→ **Records provided**:

>>

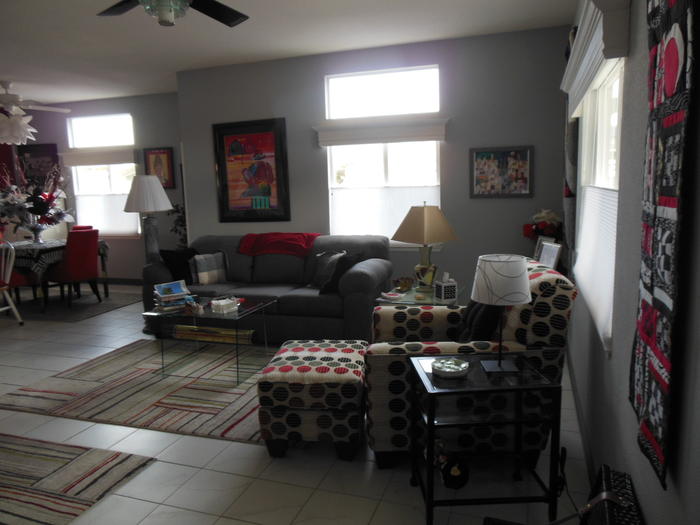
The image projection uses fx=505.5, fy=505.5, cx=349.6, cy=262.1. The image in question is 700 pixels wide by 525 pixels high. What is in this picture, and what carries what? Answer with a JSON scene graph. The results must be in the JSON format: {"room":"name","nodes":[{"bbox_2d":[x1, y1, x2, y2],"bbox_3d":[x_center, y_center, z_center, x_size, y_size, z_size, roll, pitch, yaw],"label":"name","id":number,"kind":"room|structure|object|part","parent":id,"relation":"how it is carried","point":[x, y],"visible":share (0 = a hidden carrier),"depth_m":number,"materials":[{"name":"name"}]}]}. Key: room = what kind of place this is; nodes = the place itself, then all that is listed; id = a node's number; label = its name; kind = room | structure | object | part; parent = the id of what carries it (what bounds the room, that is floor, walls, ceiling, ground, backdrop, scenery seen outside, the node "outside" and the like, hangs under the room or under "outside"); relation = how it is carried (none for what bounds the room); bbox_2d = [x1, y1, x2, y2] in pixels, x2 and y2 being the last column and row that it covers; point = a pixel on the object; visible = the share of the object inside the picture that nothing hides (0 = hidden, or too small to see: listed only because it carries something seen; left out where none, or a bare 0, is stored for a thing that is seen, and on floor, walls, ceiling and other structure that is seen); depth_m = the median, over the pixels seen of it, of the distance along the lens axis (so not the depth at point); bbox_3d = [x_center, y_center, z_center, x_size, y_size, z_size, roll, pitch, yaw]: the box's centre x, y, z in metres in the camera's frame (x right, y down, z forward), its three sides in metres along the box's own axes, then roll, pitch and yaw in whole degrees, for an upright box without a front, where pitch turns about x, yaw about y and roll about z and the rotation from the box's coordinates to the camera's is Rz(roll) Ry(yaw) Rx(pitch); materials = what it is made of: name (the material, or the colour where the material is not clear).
{"room":"living room","nodes":[
{"label":"living room","id":0,"kind":"room"},
{"bbox_2d":[5,92,182,280],"bbox_3d":[-3.837,-1.045,7.743,4.300,2.754,0.152,1,9,19],"label":"dining wall","id":1,"kind":"structure","parent":0,"point":[129,246],"depth_m":7.44,"materials":[{"name":"grey paint"}]},
{"bbox_2d":[16,142,58,181],"bbox_3d":[-4.865,-1.495,7.893,0.746,0.716,0.032,1,9,19],"label":"framed picture","id":2,"kind":"object","parent":1,"relation":"attached to","point":[35,149],"visible":0.69,"depth_m":7.87},
{"bbox_2d":[58,147,137,165],"bbox_3d":[-3.738,-1.556,7.472,1.412,0.237,0.103,1,9,19],"label":"window valance","id":3,"kind":"object","parent":1,"relation":"attached to","point":[97,158],"visible":0.93,"depth_m":7.43,"materials":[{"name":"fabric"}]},
{"bbox_2d":[64,115,139,237],"bbox_3d":[-3.696,-1.267,7.647,1.282,1.813,0.138,1,9,19],"label":"dining window","id":4,"kind":"structure","parent":1,"relation":"in","point":[78,168],"depth_m":7.64,"materials":[{"name":"white glass"}]},
{"bbox_2d":[73,194,139,236],"bbox_3d":[-3.671,-0.718,7.677,1.230,0.639,0.031,1,9,19],"label":"window shade","id":5,"kind":"object","parent":4,"relation":"attached to","point":[83,213],"visible":0.64,"depth_m":7.65,"materials":[{"name":"white fabric"}]},
{"bbox_2d":[99,277,143,285],"bbox_3d":[-3.659,0.283,7.773,4.009,0.099,0.014,1,9,19],"label":"baseboard","id":6,"kind":"structure","parent":1,"relation":"attached to","point":[131,283],"depth_m":7.70,"materials":[{"name":"wood"}]},
{"bbox_2d":[143,147,174,187],"bbox_3d":[-2.713,-1.335,7.178,0.488,0.577,0.031,1,9,19],"label":"framed picture","id":7,"kind":"object","parent":1,"relation":"attached to","point":[164,153],"visible":0.88,"depth_m":7.16},
{"bbox_2d":[0,0,574,104],"bbox_3d":[-3.110,-1.812,3.248,8.903,0.102,8.120,1,9,19],"label":"ceiling","id":8,"kind":"structure","parent":0,"point":[163,38],"depth_m":4.47,"materials":[{"name":"white paint"}]},
{"bbox_2d":[0,80,72,145],"bbox_3d":[-4.156,-1.814,6.208,1.346,0.749,1.317,1,9,19],"label":"ceiling fan","id":9,"kind":"object","parent":8,"relation":"hanging from","point":[6,87],"visible":0.99,"depth_m":6.12,"materials":[{"name":"white"}]},
{"bbox_2d":[96,0,248,27],"bbox_3d":[-0.922,-1.452,2.569,1.257,0.456,1.244,1,9,19],"label":"ceiling fan","id":10,"kind":"object","parent":8,"relation":"hanging from","point":[221,12],"visible":0.99,"depth_m":2.77,"materials":[{"name":"metal"}]},
{"bbox_2d":[0,282,593,524],"bbox_3d":[-2.978,0.985,3.784,9.017,0.102,8.306,1,9,19],"label":"floor","id":11,"kind":"structure","parent":0,"point":[164,496],"depth_m":2.55,"materials":[{"name":"tile"}]},
{"bbox_2d":[0,240,23,323],"bbox_3d":[-3.862,0.242,5.318,0.538,0.952,0.525,1,9,19],"label":"white chair","id":12,"kind":"object","parent":11,"relation":"on","point":[15,311],"visible":1,"depth_m":5.43,"materials":[{"name":"white wood"}]},
{"bbox_2d":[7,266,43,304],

<<

→ **Problem**:
Without the pictures, copy out all the records above exactly.

→ **Task response**:
The image projection uses fx=505.5, fy=505.5, cx=349.6, cy=262.1. The image in question is 700 pixels wide by 525 pixels high. What is in this picture, and what carries what? Answer with a JSON scene graph. The results must be in the JSON format: {"room":"name","nodes":[{"bbox_2d":[x1, y1, x2, y2],"bbox_3d":[x_center, y_center, z_center, x_size, y_size, z_size, roll, pitch, yaw],"label":"name","id":number,"kind":"room|structure|object|part","parent":id,"relation":"how it is carried","point":[x, y],"visible":share (0 = a hidden carrier),"depth_m":number,"materials":[{"name":"name"}]}]}. Key: room = what kind of place this is; nodes = the place itself, then all that is listed; id = a node's number; label = its name; kind = room | structure | object | part; parent = the id of what carries it (what bounds the room, that is floor, walls, ceiling, ground, backdrop, scenery seen outside, the node "outside" and the like, hangs under the room or under "outside"); relation = how it is carried (none for what bounds the room); bbox_2d = [x1, y1, x2, y2] in pixels, x2 and y2 being the last column and row that it covers; point = a pixel on the object; visible = the share of the object inside the picture that nothing hides (0 = hidden, or too small to see: listed only because it carries something seen; left out where none, or a bare 0, is stored for a thing that is seen, and on floor, walls, ceiling and other structure that is seen); depth_m = the median, over the pixels seen of it, of the distance along the lens axis (so not the depth at point); bbox_3d = [x_center, y_center, z_center, x_size, y_size, z_size, roll, pitch, yaw]: the box's centre x, y, z in metres in the camera's frame (x right, y down, z forward), its three sides in metres along the box's own axes, then roll, pitch and yaw in whole degrees, for an upright box without a front, where pitch turns about x, yaw about y and roll about z and the rotation from the box's coordinates to the camera's is Rz(roll) Ry(yaw) Rx(pitch); materials = what it is made of: name (the material, or the colour where the material is not clear).
{"room":"living room","nodes":[
{"label":"living room","id":0,"kind":"room"},
{"bbox_2d":[5,92,182,280],"bbox_3d":[-3.837,-1.045,7.743,4.300,2.754,0.152,1,9,19],"label":"dining wall","id":1,"kind":"structure","parent":0,"point":[129,246],"depth_m":7.44,"materials":[{"name":"grey paint"}]},
{"bbox_2d":[16,142,58,181],"bbox_3d":[-4.865,-1.495,7.893,0.746,0.716,0.032,1,9,19],"label":"framed picture","id":2,"kind":"object","parent":1,"relation":"attached to","point":[35,149],"visible":0.69,"depth_m":7.87},
{"bbox_2d":[58,147,137,165],"bbox_3d":[-3.738,-1.556,7.472,1.412,0.237,0.103,1,9,19],"label":"window valance","id":3,"kind":"object","parent":1,"relation":"attached to","point":[97,158],"visible":0.93,"depth_m":7.43,"materials":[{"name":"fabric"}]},
{"bbox_2d":[64,115,139,237],"bbox_3d":[-3.696,-1.267,7.647,1.282,1.813,0.138,1,9,19],"label":"dining window","id":4,"kind":"structure","parent":1,"relation":"in","point":[78,168],"depth_m":7.64,"materials":[{"name":"white glass"}]},
{"bbox_2d":[73,194,139,236],"bbox_3d":[-3.671,-0.718,7.677,1.230,0.639,0.031,1,9,19],"label":"window shade","id":5,"kind":"object","parent":4,"relation":"attached to","point":[83,213],"visible":0.64,"depth_m":7.65,"materials":[{"name":"white fabric"}]},
{"bbox_2d":[99,277,143,285],"bbox_3d":[-3.659,0.283,7.773,4.009,0.099,0.014,1,9,19],"label":"baseboard","id":6,"kind":"structure","parent":1,"relation":"attached to","point":[131,283],"depth_m":7.70,"materials":[{"name":"wood"}]},
{"bbox_2d":[143,147,174,187],"bbox_3d":[-2.713,-1.335,7.178,0.488,0.577,0.031,1,9,19],"label":"framed picture","id":7,"kind":"object","parent":1,"relation":"attached to","point":[164,153],"visible":0.88,"depth_m":7.16},
{"bbox_2d":[0,0,574,104],"bbox_3d":[-3.110,-1.812,3.248,8.903,0.102,8.120,1,9,19],"label":"ceiling","id":8,"kind":"structure","parent":0,"point":[163,38],"depth_m":4.47,"materials":[{"name":"white paint"}]},
{"bbox_2d":[0,80,72,145],"bbox_3d":[-4.156,-1.814,6.208,1.346,0.749,1.317,1,9,19],"label":"ceiling fan","id":9,"kind":"object","parent":8,"relation":"hanging from","point":[6,87],"visible":0.99,"depth_m":6.12,"materials":[{"name":"white"}]},
{"bbox_2d":[96,0,248,27],"bbox_3d":[-0.922,-1.452,2.569,1.257,0.456,1.244,1,9,19],"label":"ceiling fan","id":10,"kind":"object","parent":8,"relation":"hanging from","point":[221,12],"visible":0.99,"depth_m":2.77,"materials":[{"name":"metal"}]},
{"bbox_2d":[0,282,593,524],"bbox_3d":[-2.978,0.985,3.784,9.017,0.102,8.306,1,9,19],"label":"floor","id":11,"kind":"structure","parent":0,"point":[164,496],"depth_m":2.55,"materials":[{"name":"tile"}]},
{"bbox_2d":[0,240,23,323],"bbox_3d":[-3.862,0.242,5.318,0.538,0.952,0.525,1,9,19],"label":"white chair","id":12,"kind":"object","parent":11,"relation":"on","point":[15,311],"visible":1,"depth_m":5.43,"materials":[{"name":"white wood"}]},
{"bbox_2d":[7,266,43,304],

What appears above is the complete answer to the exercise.